Defendant further insists that the twentieth claim of this patent is invalid, by reason of the fact that, if the board, d1, be construed, as it evidenly must, as a board pivoted to the butt adjuster, the combination is incomplete and inoperative, because the means by which it is held and controlled are not stated in the claim; and if the additional elements, namely, the arms, d2, d3, and d4, be read into it, it becomes the same as the twenty-first claim, and the novelty of the claim must be made to depend upon the peculiarities of the board, d1. Admitting that additional elements are necessary to render the device operative, it does not necessarily follow that the omission of these elements invalidates the claim, or that the precise elements described in the patent as rendering it operative must be read into the claim. If Steward were in fact the first to invent the pivotal extension to a butt adjuster, he is entitled to a patent therefor, though the infringer may make use of other means than those employed by him to operate it. Loom Co. v. Higgins, 105 U.S. 580 , 584. In such case any appropriate means for making it operative will be understood. Otherwise the infringer might take the most important part of a new invention, and, by changing the method of adapting it to the machine to which it is an improvement, avoid the charge of infringement. The invention of a needle with the eye near the point is the basis of all sewing machines used; but the methods of operating such a needle are many, and if Howe had been obliged to make his own method a part of every claim in which the needle was an element his patent whould have been practically worthless. We think it sufficiently appears that Steward was the inventor of the pivoted extension described in the twentieth claim: that the claim is valid, and was infringed by the defendant.

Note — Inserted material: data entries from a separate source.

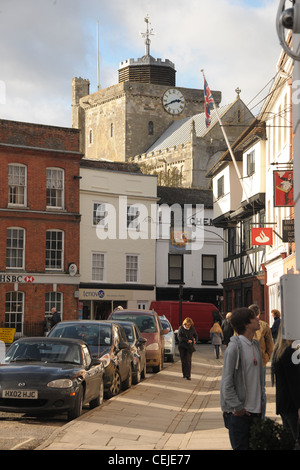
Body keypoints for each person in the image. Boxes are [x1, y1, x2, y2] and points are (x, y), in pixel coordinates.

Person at [220, 307, 264, 450]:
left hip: (256, 412)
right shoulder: (234, 349)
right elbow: (227, 382)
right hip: (240, 414)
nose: (258, 318)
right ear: (246, 324)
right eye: (253, 317)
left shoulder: (255, 345)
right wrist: (237, 407)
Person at [271, 326, 300, 442]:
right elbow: (294, 383)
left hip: (285, 403)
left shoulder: (279, 350)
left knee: (289, 440)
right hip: (291, 405)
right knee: (294, 439)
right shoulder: (289, 352)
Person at [248, 303, 274, 419]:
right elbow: (270, 346)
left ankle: (256, 415)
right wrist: (266, 358)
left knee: (255, 390)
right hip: (258, 363)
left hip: (254, 363)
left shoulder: (244, 325)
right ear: (259, 313)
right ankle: (260, 417)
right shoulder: (264, 325)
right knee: (260, 390)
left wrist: (265, 358)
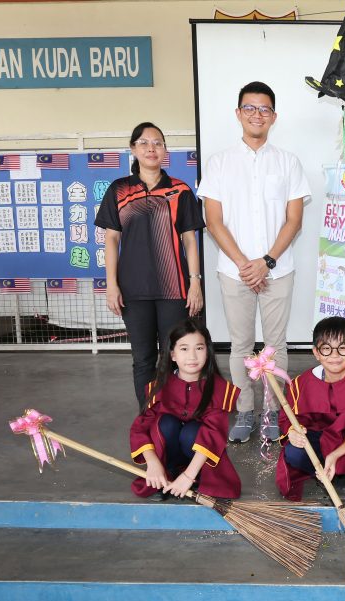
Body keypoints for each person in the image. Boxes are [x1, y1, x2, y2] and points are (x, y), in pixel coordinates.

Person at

We agree, however, that the defendant made use of a different method of adjusting this extension, which is neither [155 U.S. 286, 303] the same invented by Steward, nor a mechanical equivalent of the same. We hold, therefore, that the twenty-first claim was not infringed.
But, for the reasons given above, the decree of the court below must be reversed, and the case remanded for further proceedings in conformity with this opinion.